III. SURYA

74 9 33
                                    

Kami naik sebuah kereta perang yang ditarik oleh 2 ekor ular, apabila aku memegang hp saat itu niscaya aku sudah selfie berulang kali. Kereta ini berjalan dengan cepat diiringi lagu Padi tempat terakhir tetapi semuanya dikalahkan oleh Lia yang menjerit-jerit sambil menarik kaosku yang membuatku kehabisan nafas.

"Tante bisa pelan-pehkkk," sebelum aku menyelesaikan perkataanku Lia menarikku semakin keras hingga aku mau muntah—kumohon jangan tertawai aku kawan cobalah untuk naik roller coaster sambil dicekik dari belakang—"kami ingin bicara."

Wanita itu nyengir kepada kami dan melepaskan tali kekang kemudian duduk dengan santainya, dan kedua ular besar pun berjalan dengan kecepatan normal.

"Jadi apa yang mau kalian tanyakan?" ujarnya. "Karena kakak cantik yang baik hati ini akan menjawab semuanya." Lanjutnya sambil mengibas-ngibaskan rambutnya.

"Yang benar saja tante!" jawabku spontan. "Dan apa anda punya kantong muntah?"

"Ada dua hal yang perlu kamu tahu," ia berhenti dan menarik nafas panjang. "JANGAN PANGGIL AKU TANTE DAN JANGAN MUNTAH DISINI!"

Tanpa menunggu restunya aku muntah-muntah ke jalanan.

"Iuh... Menjijikkan," sahut Lia. "Maaf Nyi, ehm bolehkan aku memanggilmu Nyi?"

Ia hanya mengganguk.

"Perasaanku saja atau kereta ular ini mirip limosin?" tanya Lia. "Karena yah... Tempat duduk di belakang dan kendaraan ini cukup panjang." Jelasnya

"Dasar anak bego kau pikir darimana inspirasi menciptakan limosin berasal?" jawab Nyi Blorong dengan menaikkan satu alisnya. "Rupanya kamu bertemu dengannya cepat sekali yah!" ia menunjuk kami secara bergantian.

"Ehh..." Lia berdiri dan menunjuk ke arah Nyi Blorong. "Anda monster limbah toilet itu!"

Nyi Blorong hanya tertawa. Kalau aku pribadi tidak akan terlalu bangga dipanggil seperti itu.

"Hei apa maksudmu Lia?" tanyaku. "Dan kenapa orang-orang tak ada yang terkejut melihat dua ekor ular melewati jalan tol?"

Lia langsung salah tingkah. "Ceritanya panjang Surya," jawabnya. "Oh iya, kenapa kok gak ada yang teriak atau minimal berfoto selfie atau apalah?"

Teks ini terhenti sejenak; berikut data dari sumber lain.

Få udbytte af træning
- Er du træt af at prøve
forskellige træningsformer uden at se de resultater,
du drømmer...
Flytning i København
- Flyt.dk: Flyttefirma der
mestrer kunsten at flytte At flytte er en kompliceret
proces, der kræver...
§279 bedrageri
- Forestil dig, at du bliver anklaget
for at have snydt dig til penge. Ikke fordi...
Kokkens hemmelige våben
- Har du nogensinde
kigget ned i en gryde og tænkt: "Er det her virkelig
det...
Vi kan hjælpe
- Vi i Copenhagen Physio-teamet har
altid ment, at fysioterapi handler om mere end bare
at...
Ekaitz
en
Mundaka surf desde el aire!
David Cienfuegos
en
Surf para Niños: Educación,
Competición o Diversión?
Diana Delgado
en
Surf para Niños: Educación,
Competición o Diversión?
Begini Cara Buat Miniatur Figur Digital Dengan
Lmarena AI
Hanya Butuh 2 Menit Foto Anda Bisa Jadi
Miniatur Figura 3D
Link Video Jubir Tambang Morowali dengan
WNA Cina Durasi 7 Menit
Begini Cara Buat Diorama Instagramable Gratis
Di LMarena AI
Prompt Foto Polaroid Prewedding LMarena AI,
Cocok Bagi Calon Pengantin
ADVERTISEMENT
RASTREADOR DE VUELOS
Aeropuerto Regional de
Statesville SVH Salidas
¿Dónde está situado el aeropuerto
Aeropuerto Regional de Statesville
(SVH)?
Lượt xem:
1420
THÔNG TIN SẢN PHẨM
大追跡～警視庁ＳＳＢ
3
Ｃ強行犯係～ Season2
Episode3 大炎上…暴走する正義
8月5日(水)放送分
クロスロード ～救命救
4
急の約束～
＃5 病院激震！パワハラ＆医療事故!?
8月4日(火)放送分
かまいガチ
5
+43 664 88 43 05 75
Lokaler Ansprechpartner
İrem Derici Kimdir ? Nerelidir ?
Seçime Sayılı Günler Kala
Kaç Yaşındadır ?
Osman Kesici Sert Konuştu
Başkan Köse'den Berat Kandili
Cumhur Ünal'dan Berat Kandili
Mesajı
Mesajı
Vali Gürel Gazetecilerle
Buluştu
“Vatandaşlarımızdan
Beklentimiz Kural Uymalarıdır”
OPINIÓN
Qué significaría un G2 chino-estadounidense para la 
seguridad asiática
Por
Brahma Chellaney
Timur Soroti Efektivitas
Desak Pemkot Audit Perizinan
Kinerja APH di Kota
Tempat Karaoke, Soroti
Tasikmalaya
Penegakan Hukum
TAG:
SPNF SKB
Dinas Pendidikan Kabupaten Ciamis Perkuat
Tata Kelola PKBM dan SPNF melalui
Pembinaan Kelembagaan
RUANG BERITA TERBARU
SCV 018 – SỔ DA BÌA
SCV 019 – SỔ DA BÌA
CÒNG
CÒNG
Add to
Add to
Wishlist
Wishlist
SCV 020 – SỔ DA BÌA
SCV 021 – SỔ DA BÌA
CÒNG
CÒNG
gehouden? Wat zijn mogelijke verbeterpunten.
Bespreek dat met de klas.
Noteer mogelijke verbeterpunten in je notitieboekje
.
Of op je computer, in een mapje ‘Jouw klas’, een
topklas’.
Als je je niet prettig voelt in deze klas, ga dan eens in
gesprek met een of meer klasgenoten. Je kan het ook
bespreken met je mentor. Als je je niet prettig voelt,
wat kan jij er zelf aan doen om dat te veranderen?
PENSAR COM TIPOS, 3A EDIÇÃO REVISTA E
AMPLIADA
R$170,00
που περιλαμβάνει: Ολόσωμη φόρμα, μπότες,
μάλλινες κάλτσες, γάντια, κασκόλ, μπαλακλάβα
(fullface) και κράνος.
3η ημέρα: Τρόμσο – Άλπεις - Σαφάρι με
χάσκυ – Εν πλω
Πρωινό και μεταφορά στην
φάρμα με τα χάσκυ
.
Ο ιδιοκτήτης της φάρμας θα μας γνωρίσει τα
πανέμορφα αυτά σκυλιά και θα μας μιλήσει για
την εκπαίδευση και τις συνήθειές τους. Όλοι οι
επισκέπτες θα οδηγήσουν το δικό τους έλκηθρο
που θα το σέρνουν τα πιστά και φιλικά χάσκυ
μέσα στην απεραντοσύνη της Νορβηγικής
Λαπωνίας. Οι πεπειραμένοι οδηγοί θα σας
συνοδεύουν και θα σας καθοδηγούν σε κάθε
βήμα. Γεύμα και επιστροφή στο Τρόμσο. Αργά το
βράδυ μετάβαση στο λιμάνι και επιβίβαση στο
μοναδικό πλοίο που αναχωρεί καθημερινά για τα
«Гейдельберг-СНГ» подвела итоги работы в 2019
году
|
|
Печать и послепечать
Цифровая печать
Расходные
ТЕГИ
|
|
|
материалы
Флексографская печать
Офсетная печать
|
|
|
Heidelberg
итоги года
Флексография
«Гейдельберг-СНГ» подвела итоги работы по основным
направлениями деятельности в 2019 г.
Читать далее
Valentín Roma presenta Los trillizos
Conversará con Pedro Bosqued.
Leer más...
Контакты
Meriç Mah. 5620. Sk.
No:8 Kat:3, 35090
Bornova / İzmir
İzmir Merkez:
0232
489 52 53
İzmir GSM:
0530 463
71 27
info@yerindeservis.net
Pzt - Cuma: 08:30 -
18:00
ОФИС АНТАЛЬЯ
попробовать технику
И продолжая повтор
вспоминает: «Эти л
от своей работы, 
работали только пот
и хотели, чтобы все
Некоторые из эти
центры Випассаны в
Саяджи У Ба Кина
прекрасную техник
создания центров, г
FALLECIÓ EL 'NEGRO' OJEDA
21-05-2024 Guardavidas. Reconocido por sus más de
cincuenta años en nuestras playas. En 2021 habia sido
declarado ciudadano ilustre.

"Hei, jangan mengalihkan pembicaraan!"

"Mata batin," sahut Nyi Blorong. "Mata manusia rendahan seperti mereka tidak memilikinya, pandangan mereka terhalang oleh sebuah sekat dan menggangap kereta kencanaku sebagai limosin mewah atau semacamnya agar lebih mudah diterima nalar."

"Jadi kami orang yang gak normal gitu?" balasku.

"Bukan dungu," ia menyentakku. "Kalian spesial, kalian ini pahlawan, anak dari seorang tokoh."

"Wah aku berharap jadi anak Bill Gates." jawabku.

"Aku tidak tahu kenapa ratu bisa tertarik padamu," jawab Nyi Blorong bingung sekaligus kesal. "Kalian tahu legenda pewayangan? Mereka semua nyata!"

"Wow aku terkejut." jawabku berbohong, karena yah setelah menaiki kereta ular dengan kecepatan gila-gilaan kurasa aku sudah tidak kaget.

"Jadi uhmm," Lia akhirnya bersuara. "Kenapa Ratu yang kau bilang tadi mengginginkan kami?"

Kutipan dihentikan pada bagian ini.